Bei Hörern erfolgreich, finanziell angeschlagen
Der NRW-Lokalfunk ist bei seinen Hörern weiterhin beliebt, die Stationen steht jedoch vor finanziellen Herausforderungen – einige Stationen sind sogar defizitär. Damit die landesweite Vermarktung funktioniert, ist das Lokalfunksystem auf den Erhalt aller Lokalfunkstationen angewiesen.

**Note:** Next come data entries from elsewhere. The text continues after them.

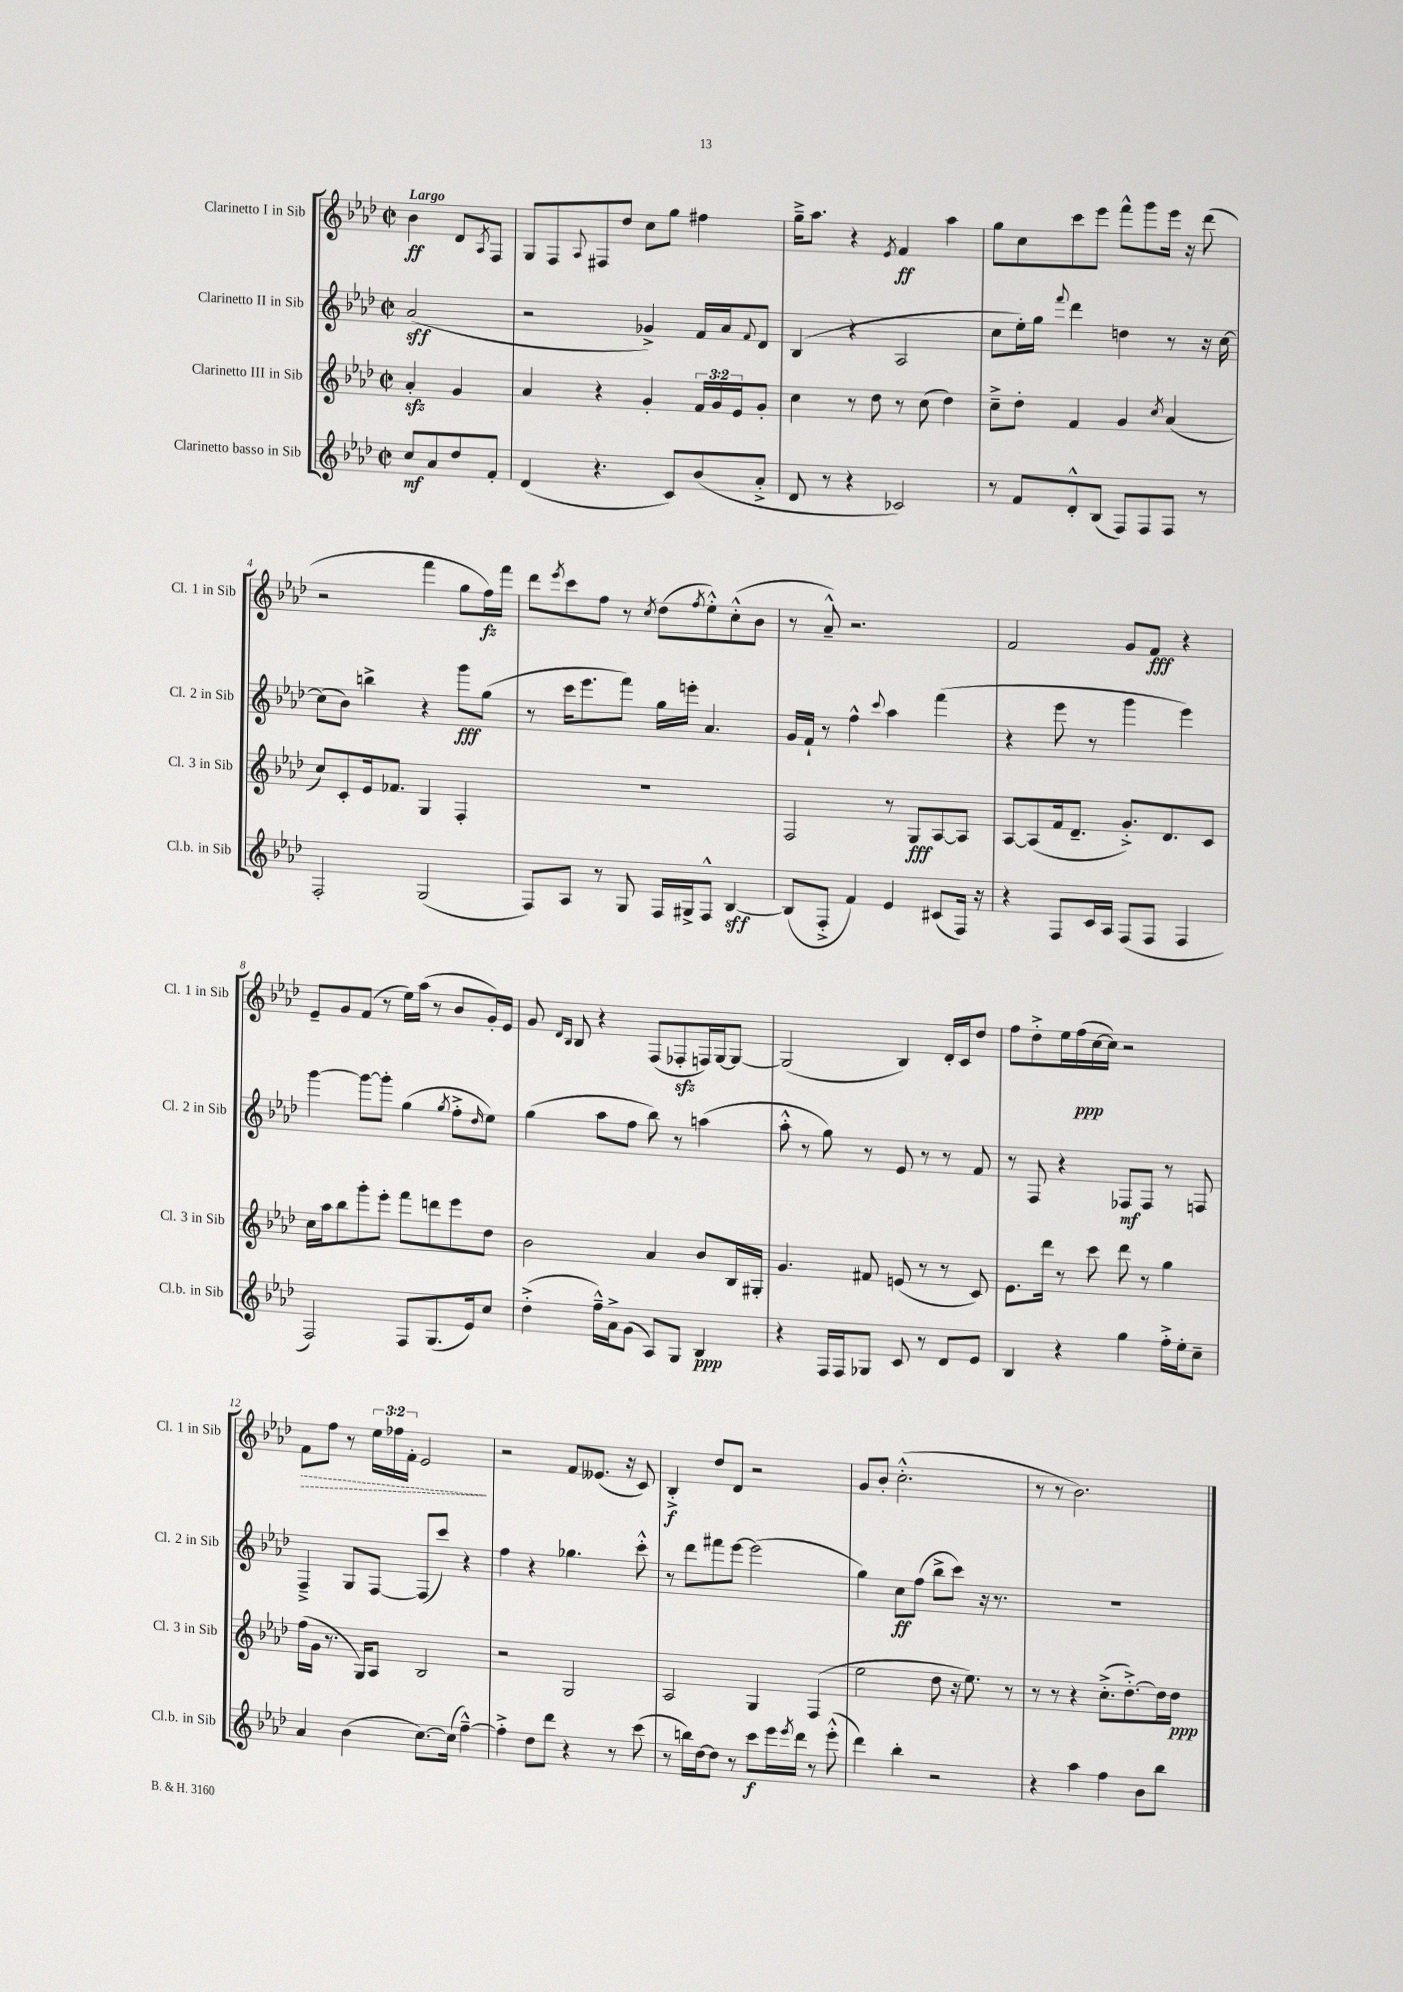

**kern	**kern	**kern	**kern
*staff4	*staff3	*staff2	*staff1
*clefG2	*clefG2	*clefG2	*clefG2
*k[b-e-a-d-]	*k[b-e-a-d-]	*k[b-e-a-d-]	*k[b-e-a-d-]
*M2/2	*M2/2	*M2/2	*M2/2
*met(c|)	*met(c|)	*met(c|)	*met(c|)
8cc	4a-'	(2a-	4b-
8a-	.	.	.
8dd-	4g	.	8d-
.	.	.	8qA-
8f'	.	.	8F
=	=	=	=
(4d-	4a-	2r	8G
.	.	.	8F
.	.	.	8qqA-
4.r	4r	.	8F#
.	.	.	8dd-
.	4g'	4g-^)	8cc
8c)	.	.	8gg
(8b-	24f	16f	4ff#
.	24g	.	.
.	.	16a-	.
.	24e-	.	.
.	.	8qqf	.
8a-'^	8g'	8d-	.
=	=	=	=
8d-	4cc	(4B-	16gg~^
.	.	.	8.aa-
8r	.	.	.
4r	8r	4r	4r
.	8dd-	.	.
.	.	.	8qe-
2c-)	8r	2A-	4f
.	(8cc	.	.
.	4dd-)	.	4aa-
=	=	=	=
8r	8cc~^	8cc	8gg
8f	8dd-'	16ee-')	8cc
.	.	16gg	.
.	.	8qqfff	.
8d-'^^	4f	4ddd-	8ccc
(8B-	.	.	8eee-
8F)	4g	4dd	8fff^^
8F	.	.	8ggg
.	8qcc	.	.
8F	(4a-	8r	16eee-
.	.	.	16r
8r	.	16r	(8ddd-
.	.	[16cc	.
=	=	=	=
2F'	8cc)	(8cc]	2r
.	8c'	8b-)	.
.	16e-	4bb^	.
.	8.f-	.	.
(2G	4G	4r	4fff
.	4F'	8ggg	8gg
.	.	(8gg	16ff)
.	.	.	16fff
=	=	=	=
8F)	1r	8r	8ddd-
.	.	.	8qeee-
8A-	.	16ccc	8ccc
.	.	8.eee-	.
8r	.	.	8ff
8G	.	8fff)	8r
.	.	.	8qcc
16F	.	16gg	(8dd-
16G#^	.	16eee'	.
.	.	.	8qff
8F^^	.	4.a-	8ee-'^^)
[4B-	.	.	(8cc'^^
.	.	.	8b-
=	=	=	=
(8B-]	2F	16g	8r
.	.	16f`	.
8F'^	.	8r	8a-~^^)
4f)	.	4ff^^	2.r
.	.	8qqccc	.
4e-	8r	4aa-	.
.	8G	.	.
(8c#	[8A-	(4fff	.
16F)	8A-]	.	.
16r	.	.	.
=	=	=	=
4r	[8A-	4r	2f
.	(8A-]	.	.
8F	16f	8eee-	.
.	8.d-~	.	.
16c	.	8r	.
16A-	.	.	.
(8F	8.g'^)	4ggg	8g
8F	.	.	8f
.	8.d-	.	.
4F	.	4eee-)	4r
.	8c	.	.
=	=	=	=
2F)	16cc	[4ggg	8e-~
.	16aa-	.	.
.	8bb-	.	8g
.	8ggg'	8ggg_	(8f
.	8eee-'	8ggg']	8r
8F	8fff	(4gg	16ee-)
.	.	.	(16aa-
(8.G	8ddd	.	8r
.	.	8qgg	.
.	8eee-	8ff'^	8b-
16e-)	.	.	.
.	.	16qqdd-	.
8cc	8dd-	8ee-)	16g')
.	.	.	16e-
=	=	=	=
(4dd-'^	2b-	(4gg	8g
.	.	.	16qqd-
.	.	.	16qqB-
.	.	.	8B-
16ff~^^)	.	8aa-	4r
16a-^	.	.	.
(8g	.	8ff	.
8A-)	4a-	8bb-)	(8F
8G	.	8r	8F-'
4B-	8b-	(4aa	16F)
.	.	.	[16G
.	16B-	.	8G_
.	16G#'	.	.
=	=	=	=
4r	4.g	8aa-'^^	(2G]
.	.	8r	.
16F	.	8gg)	.
16F	.	.	.
8G-	8f#	8r	.
8c	(8e	8e-	4B-)
8r	8r	8r	.
8d-	8r	8r	16d-'
.	.	.	16c
8e-	8c)	8f	8dd-
=	=	=	=
4B-	8.e-	8r	8ff
.	.	8F	8dd-'^
.	16ddd-	.	.
4r	8r	4r	16ee-
.	.	.	(16ff
.	8ccc	.	[16cc
.	.	.	16cc])
4gg	8ddd-	8F-	2r
.	8r	8F-	.
16ff'^	4gg	8r	.
16ee-'	.	.	.
8cc~	.	8F	.
=	=	=	=
4a-	(16ff	4F~^	8f
.	16g	.	.
.	8.r	.	8ff
(4b-	.	8G	8r
.	16G)	.	.
.	8A-	[8F	24ee-
.	.	.	24ff-
.	.	.	24f'
[8.cc)	2B-	(8F]	2e-
.	.	8ccc)	.
(16cc]	.	.	.
[4ff~^^)	.	4r	.
=	=	=	=
4ff'^]	2r	4ff	2r
8dd-	.	4r	.
8ddd-	.	.	.
4r	2G	4.gg-	8f
.	.	.	(8.e--
8r	.	.	.
.	.	.	16r
(8ccc	.	8ccc'^^	8c)
=	=	=	=
8r	2A-	8r	4B-'^
16bb)	.	8ddd-	.
[16dd-	.	.	.
8dd-]	.	8fff#	8dd-
8r	.	[8eee-	8d-
8ccc	4G	(2eee-]	2r
16eee-	.	.	.
8qeee-	.	.	.
16ddd-	.	.	.
8r	(4F	.	.
(8eee-'^^	.	.	.
=	=	=	=
4ddd-)	2ee-	4gg)	8g
.	.	.	8b-'
4bb-'	.	8cc	(2.cc'^^
.	.	(8ff	.
2r	8dd-	8bb-^	.
.	16r	8ccc)	.
.	8.ee-)	.	.
.	.	16r	.
.	.	8.r	.
.	8r	.	.
=	=	=	=
4r	8r	1r	8r
.	8r	.	8r
4aa-	4r	.	2.b-)
4ff	(8.cc'^	.	.
.	[8.dd-'^)	.	.
8b-	.	.	.
8bb-	16dd-]	.	.
.	16dd-	.	.
==	==	==	==
*-	*-	*-	*-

Alle Strukturen werden auf den Prüfstand gestellt, es entstehen zunehmend Funkhäuser mit zwei bis fünf Stationen: Radio Gütersloh und Radio WAF zogen in eine gemeinsam „Radio-WG“ in Rheda-Wiedenbrück ein, in Essen wurde das Funkhaus von vier Lokalradios bezogen, und in Münster entsteht gerade ein neues Funkhaus für vier Lokalfunkstationen. Gemeinsame Sendestrecken wurden ausgebaut, neue Kooperationen geschmiedet. Die Lokalfunker stellen sich eigenverantwortlich den Herausforderungen der Zeit.
Fusionsszenarien
Uneinigkeit herrscht darüber, ob die angestoßenen Maßnahmen ausreichen. Weitere Sparvorschläge stehen zur Diskussion: So könnte ein einziger Chefredakteur alle Stationen in einem Funkhaus verantworten, oder eine Veranstaltergemeinschaft könnte die Zulassung für mehrere Lokalradios beantragen.
Solche Modelle sind in NRW nicht neu: 2007 wurde „Antenne Ruhr“ eingestellt, es entstanden zwei neue Radiomarken „Radio Mülheim“ und „Radio Oberhausen“, die von einer gemeinsamen Veranstaltergemeinschaft betrieben werden. Das Lokalfunksystem kann also aus bestehenden Lösungen lernen.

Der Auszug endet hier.